■ Collected data
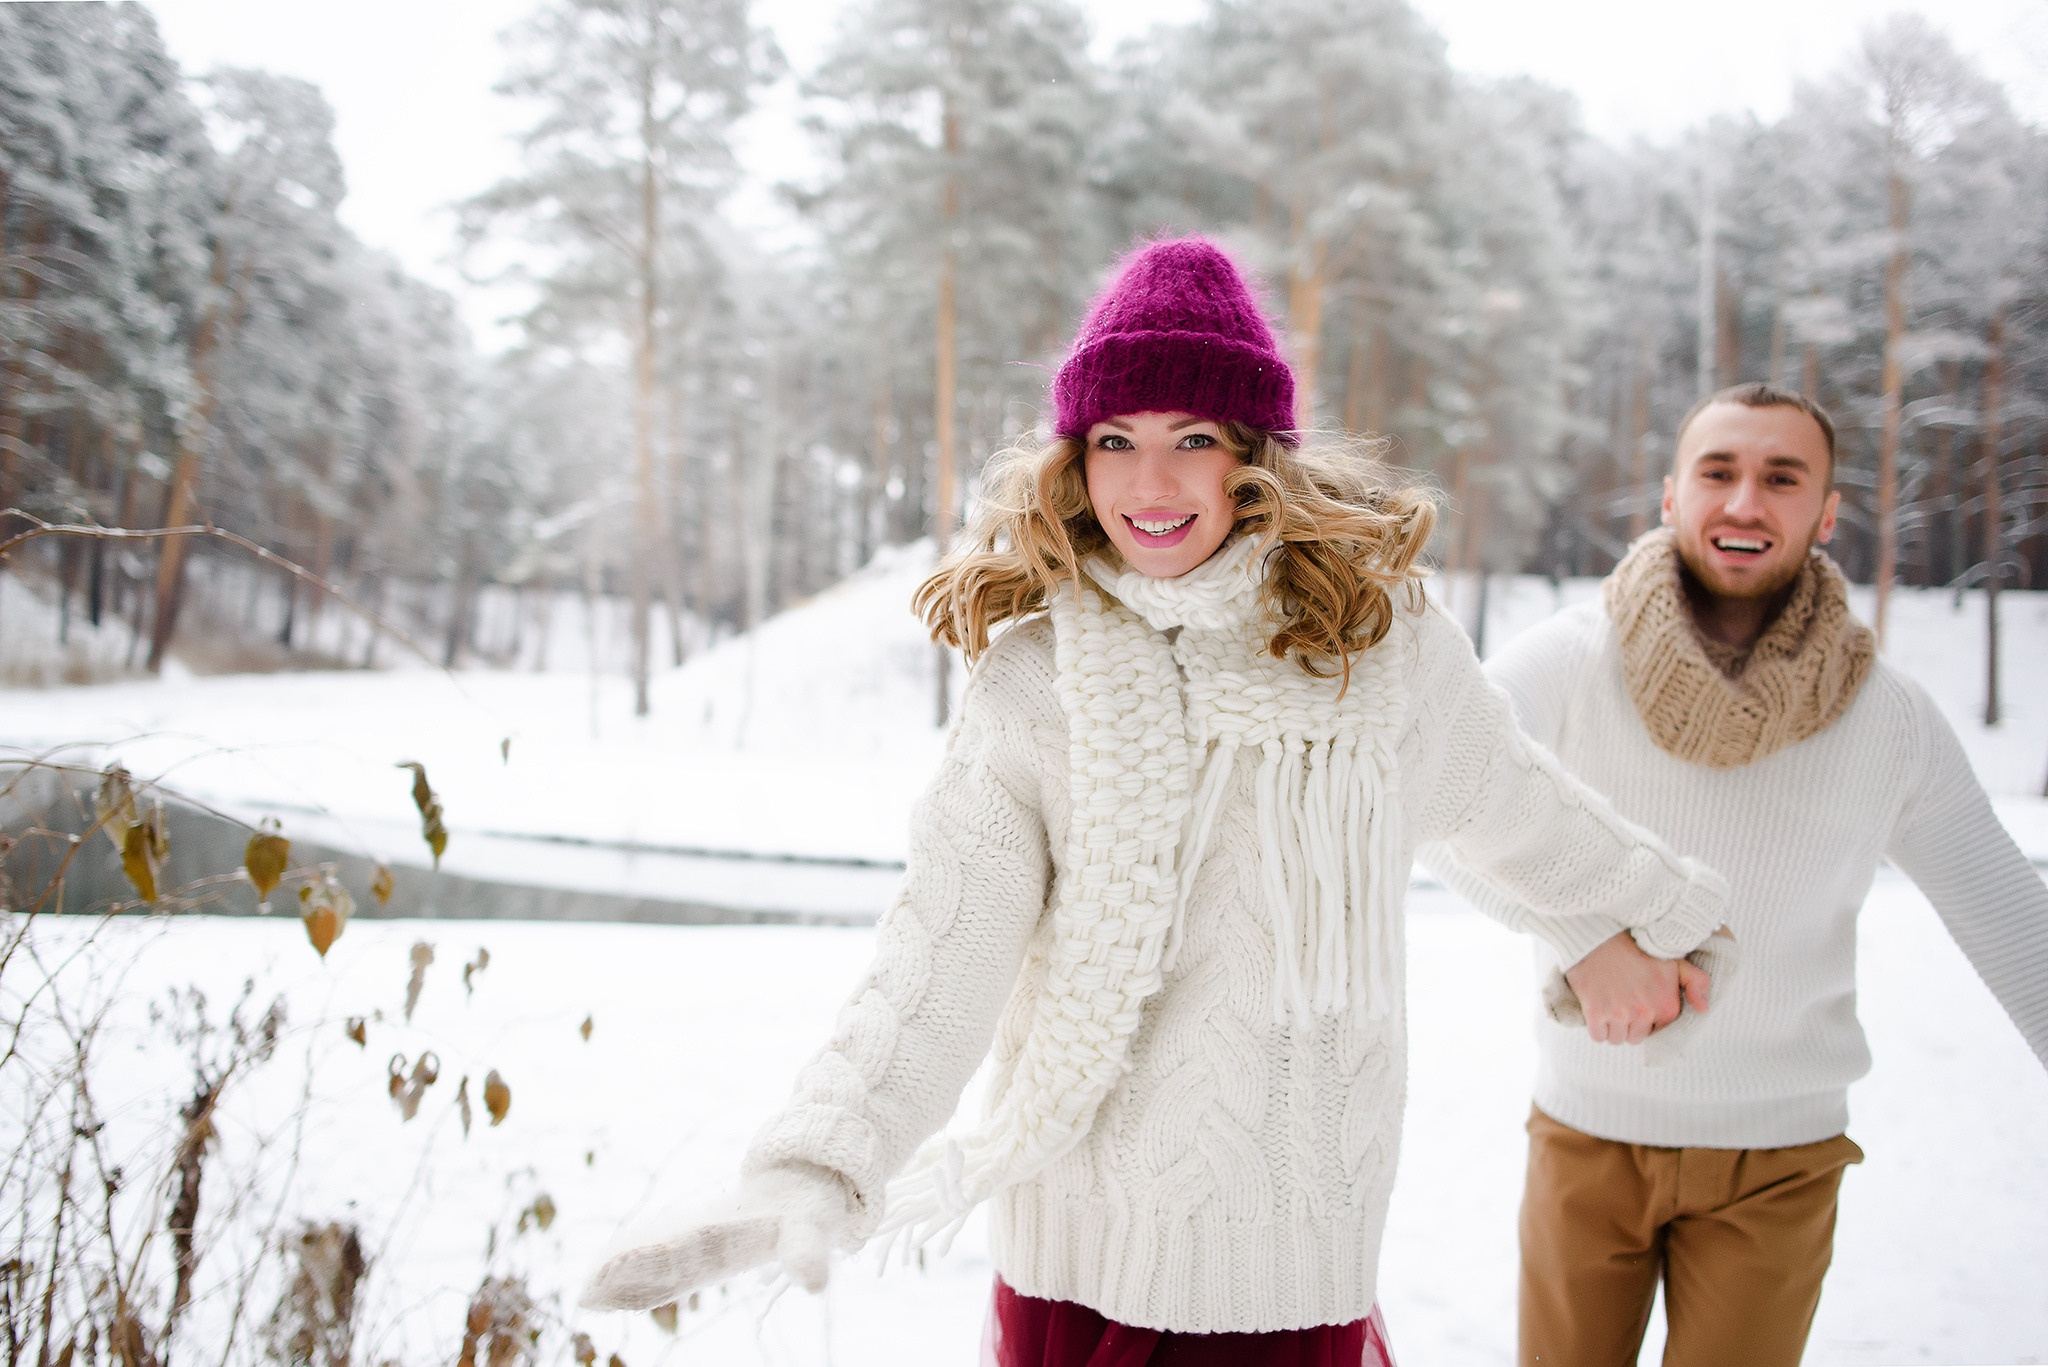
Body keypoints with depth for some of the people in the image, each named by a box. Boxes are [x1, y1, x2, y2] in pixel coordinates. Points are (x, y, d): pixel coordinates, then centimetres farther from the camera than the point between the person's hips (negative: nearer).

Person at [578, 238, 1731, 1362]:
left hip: (1301, 1250, 1)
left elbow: (1510, 805, 14)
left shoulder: (1386, 645, -5)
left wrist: (1669, 902, 29)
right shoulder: (1035, 681, -8)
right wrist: (816, 1173, -26)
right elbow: (945, 959, -13)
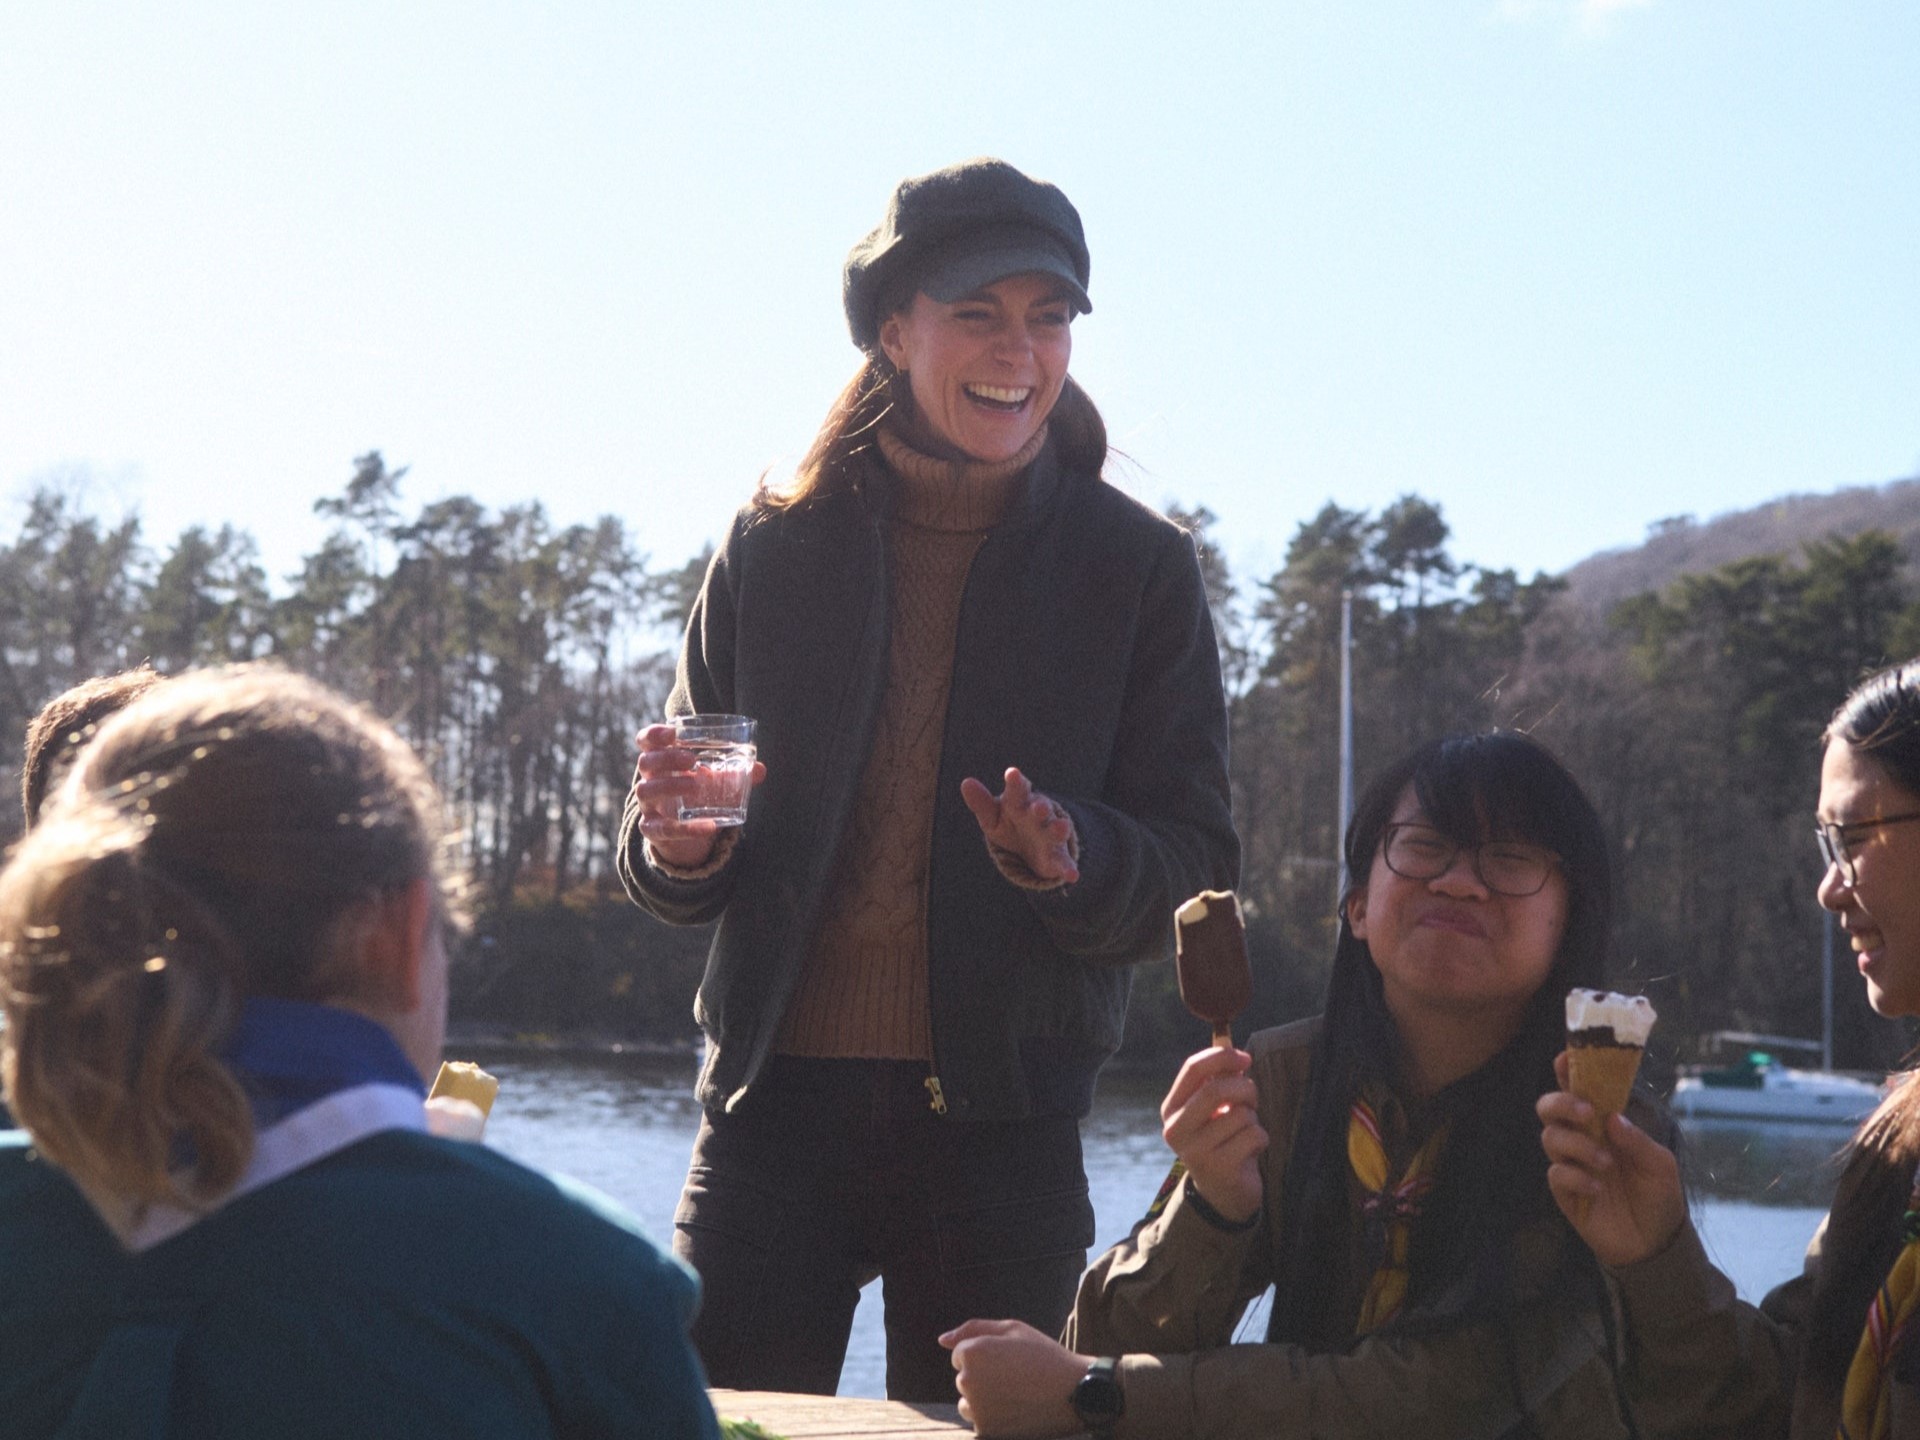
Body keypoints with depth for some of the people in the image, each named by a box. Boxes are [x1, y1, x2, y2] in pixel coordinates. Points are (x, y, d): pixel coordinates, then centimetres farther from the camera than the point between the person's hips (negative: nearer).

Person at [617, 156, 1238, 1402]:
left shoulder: (1139, 569, 3)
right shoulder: (779, 545, 7)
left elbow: (1197, 868, 1)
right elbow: (678, 864, 13)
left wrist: (1073, 862, -21)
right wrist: (678, 844, -11)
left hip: (1002, 1123, -1)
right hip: (779, 1100, 1)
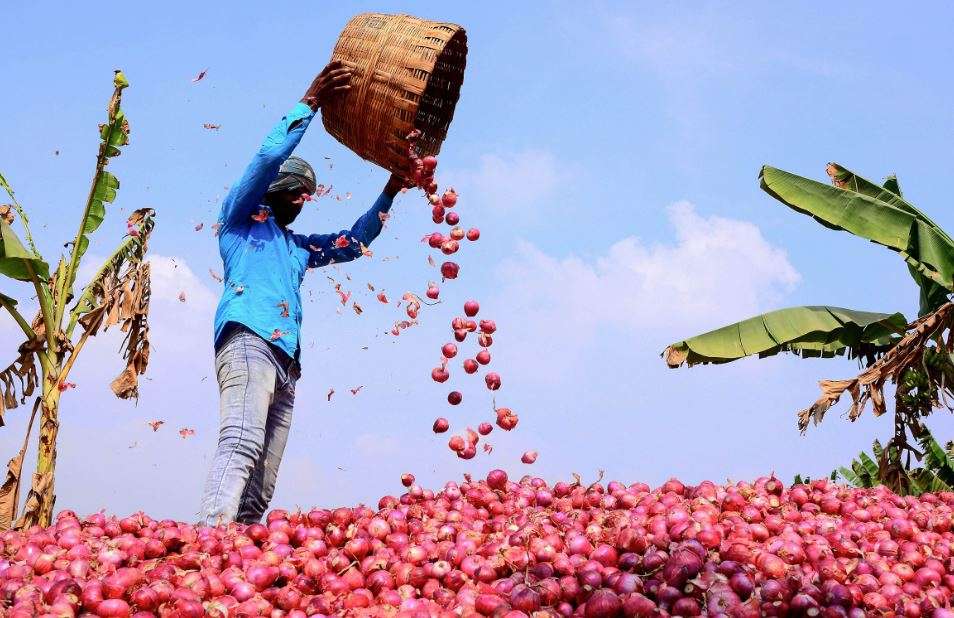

■ Required work
Above are records with pictures; repeat the records exactly and leave the pictures out.

■ Written reply
Body keypoints with depth for some of the people in the image, each named by a box. Boxes are [x1, y1, x2, y2] in pixel coordinates. Points are (x, y, d): pixel coordinates, then centimetres farther from the camera than the point between the person's hips (negative: nearer).

Person at [578, 238, 1731, 1362]:
left hip: (1301, 1250, 1)
left elbow: (1510, 805, 14)
left shoulder: (1386, 645, -5)
left wrist: (1669, 902, 29)
right shoulder: (1035, 681, -8)
right wrist: (816, 1173, -26)
right elbow: (945, 959, -13)
Body keypoints with depth for some of the people in the image, each named by a box. Boxes are [x1, y1, x2, y2] in pixel coordinates. Points are (x, y, d): pixel coordinates, then centimetres farther from the camera than the point between the person's hips (negative: nearer).

Person at [617, 156, 1238, 1402]:
left shoulder: (1139, 569, 3)
right shoulder: (779, 545, 7)
left elbow: (1197, 868, 1)
right elbow: (678, 864, 13)
left wrist: (1073, 862, -21)
right wrist: (678, 844, -11)
left hip: (1002, 1123, -1)
right hip: (779, 1100, 1)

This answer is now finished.